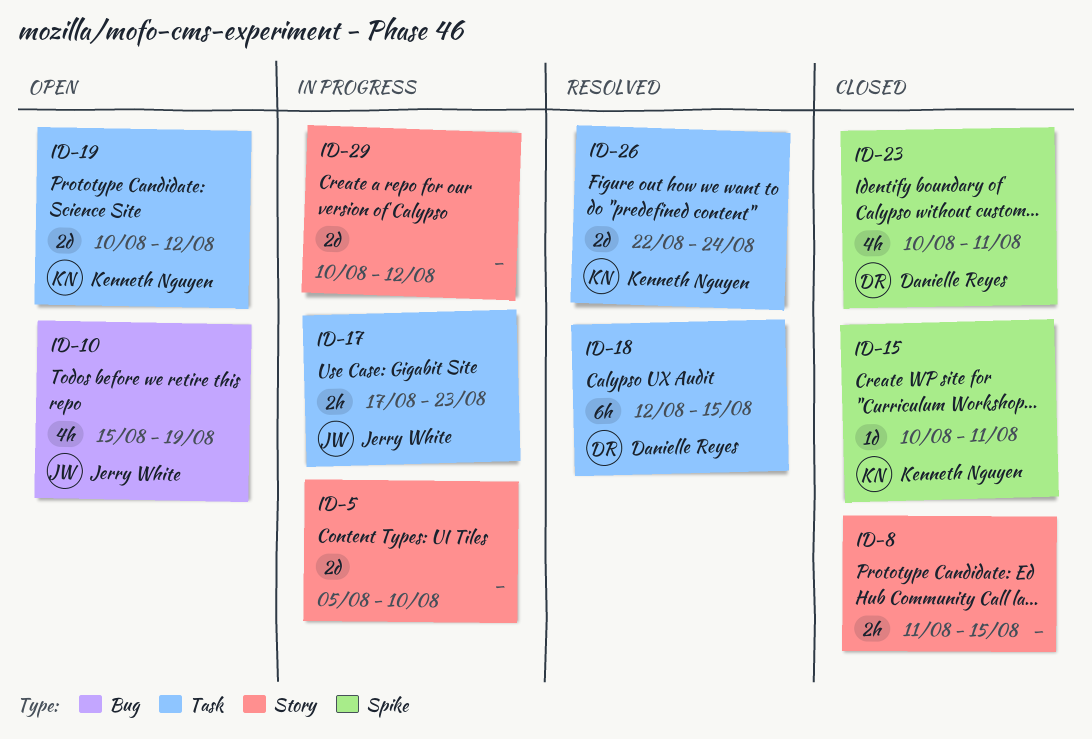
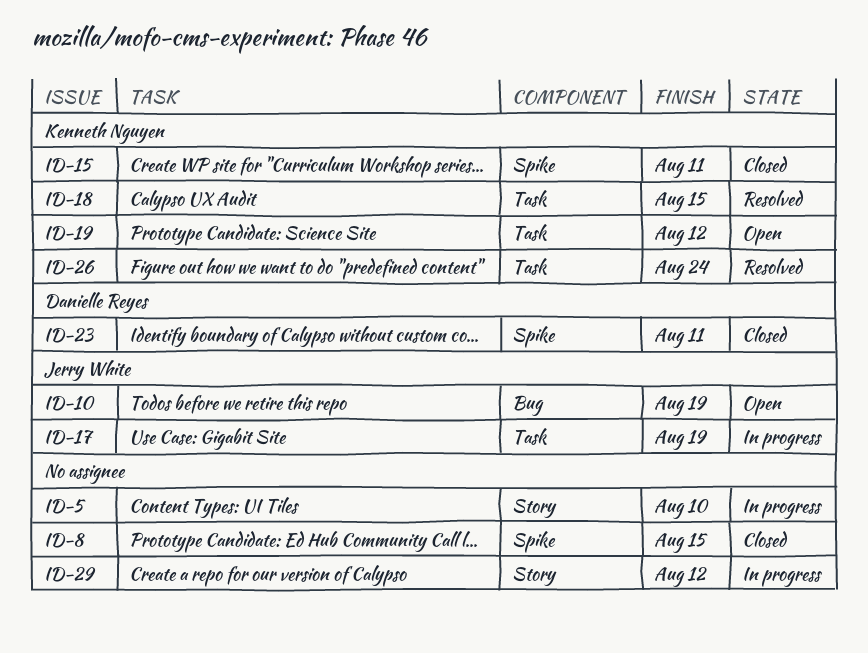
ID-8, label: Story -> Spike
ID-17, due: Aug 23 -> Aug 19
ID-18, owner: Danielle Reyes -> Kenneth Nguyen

━━━━━━━━━━━━━━━━━━━━━━━━━━━━━━

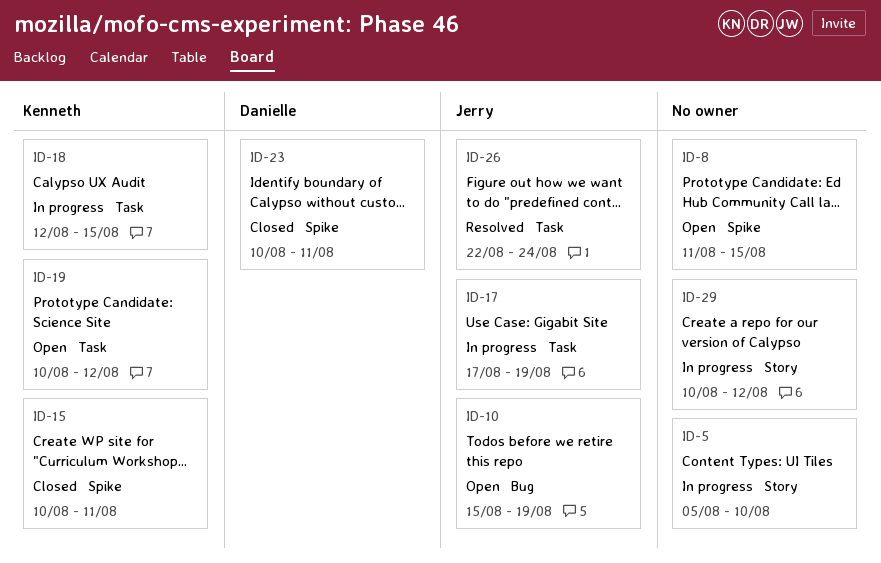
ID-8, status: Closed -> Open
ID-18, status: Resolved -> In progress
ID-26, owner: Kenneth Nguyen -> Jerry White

━━━━━━━━━━━━━━━━━━━━━━━━━━━━━━

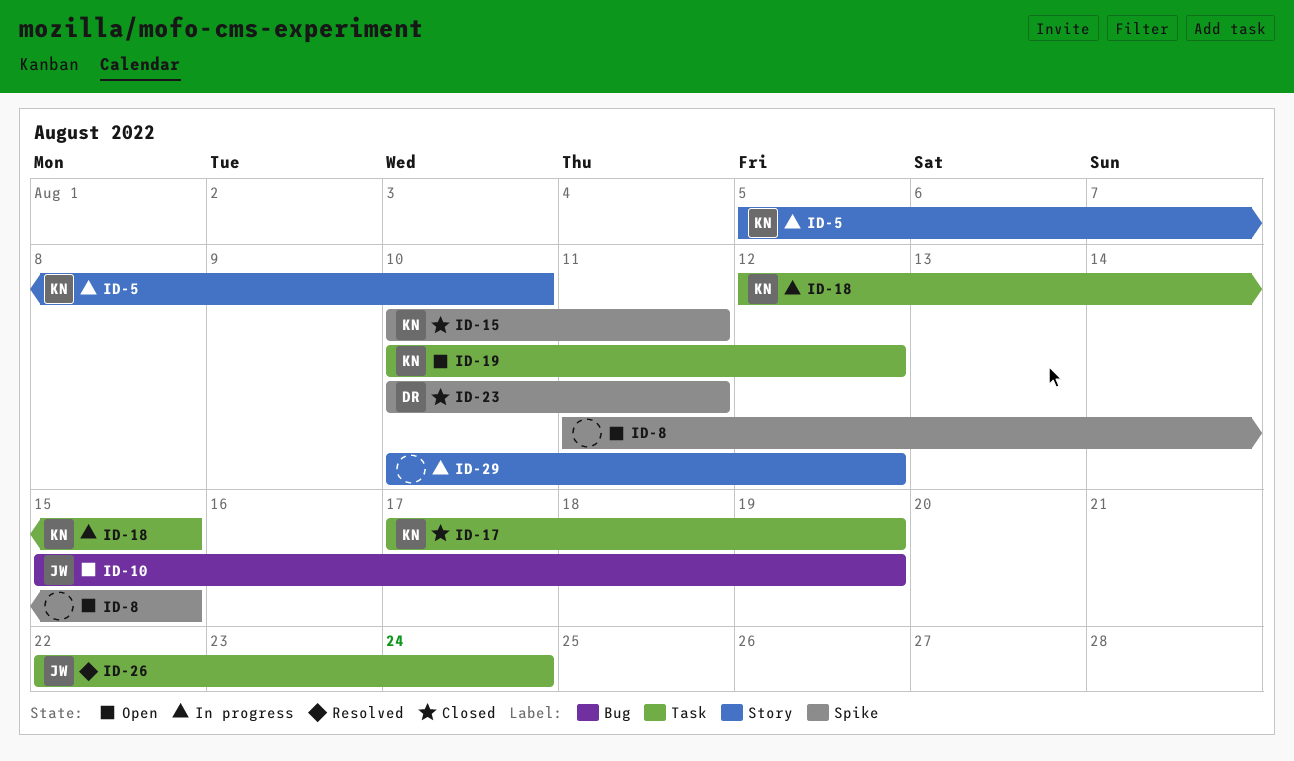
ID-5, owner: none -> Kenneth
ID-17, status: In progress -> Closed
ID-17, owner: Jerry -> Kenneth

━━━━━━━━━━━━━━━━━━━━━━━━━━━━━━

◆ **WORK TO COMPLETE**
Using the records above, restate word for word the lines from the one with "ID-8, label: Story -> Spike" through the one with "ID-18, owner: Danielle", both included.

◆ **ANSWER**
ID-8, label: Story -> Spike
ID-17, due: Aug 23 -> Aug 19
ID-18, owner: Danielle Reyes -> Kenneth Nguyen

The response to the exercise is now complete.